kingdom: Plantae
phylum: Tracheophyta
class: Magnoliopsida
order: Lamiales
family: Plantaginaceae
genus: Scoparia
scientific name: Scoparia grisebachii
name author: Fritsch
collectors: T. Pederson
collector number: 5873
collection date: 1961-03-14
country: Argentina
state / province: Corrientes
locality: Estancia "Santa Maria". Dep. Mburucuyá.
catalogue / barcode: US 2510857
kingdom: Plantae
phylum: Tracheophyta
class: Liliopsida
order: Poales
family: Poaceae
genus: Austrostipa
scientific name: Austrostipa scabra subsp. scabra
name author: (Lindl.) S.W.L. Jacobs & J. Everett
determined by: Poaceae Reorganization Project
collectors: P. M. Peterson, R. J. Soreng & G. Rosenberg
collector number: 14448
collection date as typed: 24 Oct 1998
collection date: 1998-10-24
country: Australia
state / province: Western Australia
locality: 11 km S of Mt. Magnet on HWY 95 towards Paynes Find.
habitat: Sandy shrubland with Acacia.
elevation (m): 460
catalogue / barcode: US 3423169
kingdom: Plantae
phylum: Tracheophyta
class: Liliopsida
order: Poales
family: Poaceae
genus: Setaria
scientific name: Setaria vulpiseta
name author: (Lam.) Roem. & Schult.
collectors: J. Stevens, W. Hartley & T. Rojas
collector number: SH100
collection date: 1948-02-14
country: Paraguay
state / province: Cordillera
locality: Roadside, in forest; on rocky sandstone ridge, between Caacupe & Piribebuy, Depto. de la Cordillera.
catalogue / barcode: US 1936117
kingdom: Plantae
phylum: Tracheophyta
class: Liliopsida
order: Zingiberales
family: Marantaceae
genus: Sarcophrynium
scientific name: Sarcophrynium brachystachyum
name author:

_What you need to do:_ Write out all of the entries again, swapping each "collectors" for "collected by" and leaving every other character unchanged.

_Exercise response:_
kingdom: Plantae
phylum: Tracheophyta
class: Magnoliopsida
order: Lamiales
family: Plantaginaceae
genus: Scoparia
scientific name: Scoparia grisebachii
name author: Fritsch
collected by: T. Pederson
collector number: 5873
collection date: 1961-03-14
country: Argentina
state / province: Corrientes
locality: Estancia "Santa Maria". Dep. Mburucuyá.
catalogue / barcode: US 2510857
kingdom: Plantae
phylum: Tracheophyta
class: Liliopsida
order: Poales
family: Poaceae
genus: Austrostipa
scientific name: Austrostipa scabra subsp. scabra
name author: (Lindl.) S.W.L. Jacobs & J. Everett
determined by: Poaceae Reorganization Project
collected by: P. M. Peterson, R. J. Soreng & G. Rosenberg
collector number: 14448
collection date as typed: 24 Oct 1998
collection date: 1998-10-24
country: Australia
state / province: Western Australia
locality: 11 km S of Mt. Magnet on HWY 95 towards Paynes Find.
habitat: Sandy shrubland with Acacia.
elevation (m): 460
catalogue / barcode: US 3423169
kingdom: Plantae
phylum: Tracheophyta
class: Liliopsida
order: Poales
family: Poaceae
genus: Setaria
scientific name: Setaria vulpiseta
name author: (Lam.) Roem. & Schult.
collected by: J. Stevens, W. Hartley & T. Rojas
collector number: SH100
collection date: 1948-02-14
country: Paraguay
state / province: Cordillera
locality: Roadside, in forest; on rocky sandstone ridge, between Caacupe & Piribebuy, Depto. de la Cordillera.
catalogue / barcode: US 1936117
kingdom: Plantae
phylum: Tracheophyta
class: Liliopsida
order: Zingiberales
family: Marantaceae
genus: Sarcophrynium
scientific name: Sarcophrynium brachystachyum
name author:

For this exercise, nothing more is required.